Roma. “Il 15 giugno anche Radio3 riapre il suo teatro. Per le verità in tutte le lunghe settimane di chiusura lo spazio che la programmazione di Radio3 ha dedicato al mondo del teatro è stato ampio, ancora più del solito. Non per sostituire qualcosa come l’esperienza della rappresentazione dal vivo, la condivisione dello spazio e del tempo che sono il cuore insostituibile dello spettacolo teatrale. Ma per ribadire che il teatro è qualcosa di irrinunciabile, che senza teatro saremmo tutti culturalmente, umanamente più poveri. E per sostenere con ogni mezzo possibile un mondo che vive una fase di tragica difficoltà. Ora Radio3 vuole contribuire a segnare la data del 15 giugno come un nuovo inizio per tutto il mondo del teatro. Senza ignorare nubi e difficoltà che incombono sul suo futuro.
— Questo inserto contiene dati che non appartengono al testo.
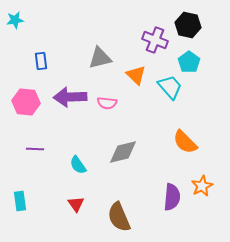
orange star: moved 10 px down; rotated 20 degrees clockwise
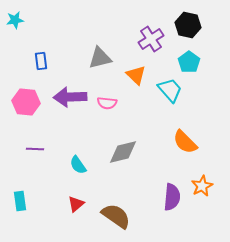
purple cross: moved 4 px left, 1 px up; rotated 35 degrees clockwise
cyan trapezoid: moved 3 px down
red triangle: rotated 24 degrees clockwise
brown semicircle: moved 3 px left, 1 px up; rotated 148 degrees clockwise
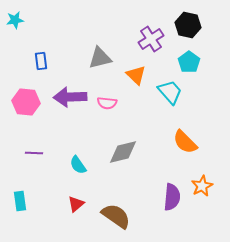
cyan trapezoid: moved 2 px down
purple line: moved 1 px left, 4 px down
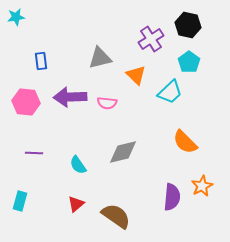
cyan star: moved 1 px right, 3 px up
cyan trapezoid: rotated 88 degrees clockwise
cyan rectangle: rotated 24 degrees clockwise
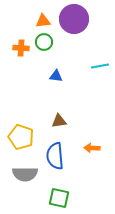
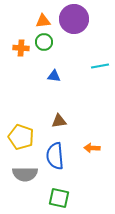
blue triangle: moved 2 px left
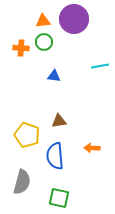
yellow pentagon: moved 6 px right, 2 px up
gray semicircle: moved 3 px left, 8 px down; rotated 75 degrees counterclockwise
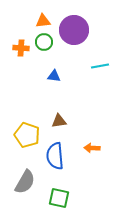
purple circle: moved 11 px down
gray semicircle: moved 3 px right; rotated 15 degrees clockwise
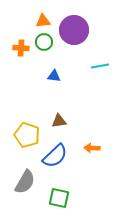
blue semicircle: rotated 128 degrees counterclockwise
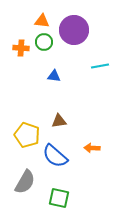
orange triangle: moved 1 px left; rotated 14 degrees clockwise
blue semicircle: rotated 84 degrees clockwise
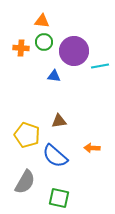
purple circle: moved 21 px down
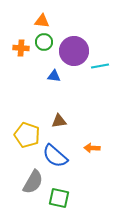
gray semicircle: moved 8 px right
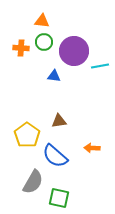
yellow pentagon: rotated 15 degrees clockwise
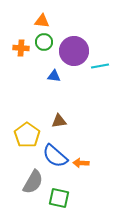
orange arrow: moved 11 px left, 15 px down
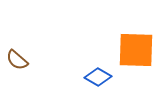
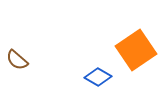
orange square: rotated 36 degrees counterclockwise
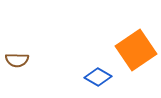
brown semicircle: rotated 40 degrees counterclockwise
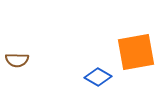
orange square: moved 2 px down; rotated 24 degrees clockwise
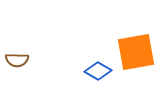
blue diamond: moved 6 px up
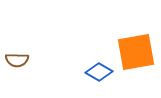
blue diamond: moved 1 px right, 1 px down
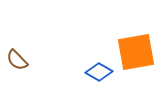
brown semicircle: rotated 45 degrees clockwise
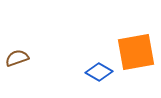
brown semicircle: moved 2 px up; rotated 115 degrees clockwise
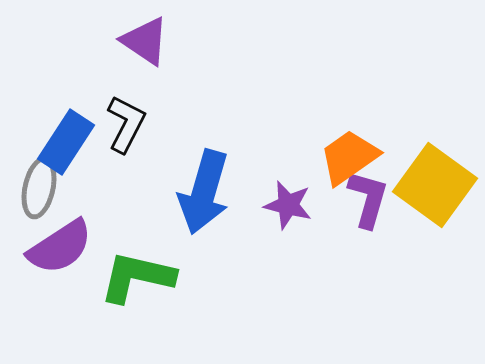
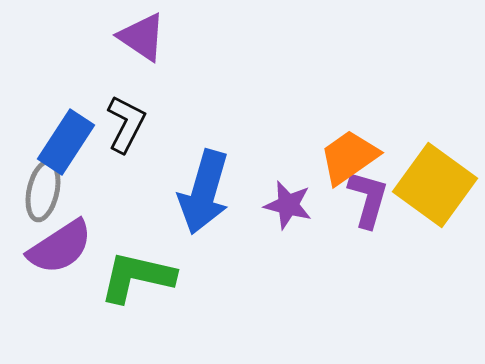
purple triangle: moved 3 px left, 4 px up
gray ellipse: moved 4 px right, 3 px down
Ma per riportare al centro della nostra vita pubblica la bellezza, l’intelligenza, la meraviglia che abita le tavole del palcoscenico teatrale”. – ha dichiarato Marino Sinibaldi, direttore di Rai Radio3.
“A più di due mesi dallo strappo del lockdown, oggi stiamo ripartendo. Con tanti dubbi e preoccupazioni, certo, ma anche con tanta voglia di domani. E per celebrare questo piccolo, ma fondamentale, rito di passaggio, Emilia Romagna Teatro ha istintivamente cercato la complicità degli amici, in primis Radio3 – che con la sua costante presenza, ha contribuito a segnare il tempo dei mesi sospesi che ci stiamo lasciando alle spalle – e Lino Guanciale. Per varcare il limen della riapertura, poi, è parso necessario, ritornare ad un antico amore, il povero B. B., coi raffinati tesori della sua affilata sapienza dialettica, con la sua testarda fiducia nella trasformabilità del mondo a partire dall’uomo, inteso come indefesso agente modificatore e con la sua lucidissima e militante e pervasiva passione teatrale”. – ha aggiunto Claudio Longhi – direttore Emilia Romagna Teatro Fondazione.
“L’emigrazione è la miglior scuola di dialettica. I profughi sono dialettici più perspicaci. Sono profughi in seguito a dei cambiamenti, e il loro unico oggetto di studio è il cambiamento. Essi sono in grado di dedurre i grandi eventi dai minimi accenni, […] e hanno occhi acutissimi per le contraddizioni. Viva la dialettica!”. Memore della propria esperienza dell’esilio, Bertolt Brecht così fotografava, con la consueta lucidità, il rapporto fra discontinuità esistenziale e necessità della metamorfosi, individuando nel soggetto strappato al proprio sistema di abitudini e sicurezze il propulsore ideale del cambiamento politico e culturale.
“Un vero testo della crisi” definisce i “Dialoghi” Lino Guanciale. “Un vero testo generato da uno stato d’emergenza. Una rappresentazione vivida della balìa cui sono soggette le illusioni di stabilità della civiltà occidentale, soprattutto quando esse servono – coscientemente o meno – a nascondere sotto il tappeto le miserie e le fragilità di un mondo abituato a disprezzare la dialettica come strumento di rigenerazione della democrazia. Un testo che molto ha da dire, crediamo, a noi orfani della fine della storia, cui la pandemia ha consegnato l’epifania di una dimensione di precarietà le cui radici – lo stiamo apprendendo con forse troppo colpevole sorpresa – sono in realtà molto più profonde di quanto potesse sembrare.
Il 15 giugno, giorno ormai simbolico per il nostro teatro, tra autorizzazioni all’apertura e difficoltà obiettive di una fase di convivenza col virus cui nessuno può conferire una data di scadenza, la messinscena radiofonica di questo testo ci è parsa opportunamente rappresentativa dell’attuale orizzonte di sospensione e indeterminatezza della scena nazionale. Un orizzonte problematico senza precedenti, cui rispondere con le più varie forme di resistenza estetica e culturale messe a disposizione dalla complessità del linguaggio teatrale, proprio come ci pare avvenga al Brecht di quest’opera”.
La lettura di Guanciale è accompagnata da una partitura di musiche, a cura della violinista Renata Lackó, scelte tanto dal repertorio classico della musica colta europea e da quello più squisitamente brechtiano, quanto dalle sonorità “erranti” della tradizione Yiddish, a significare acusticamente il complesso paesaggio esistenziale e culturale dell’incontro fra i due personaggi.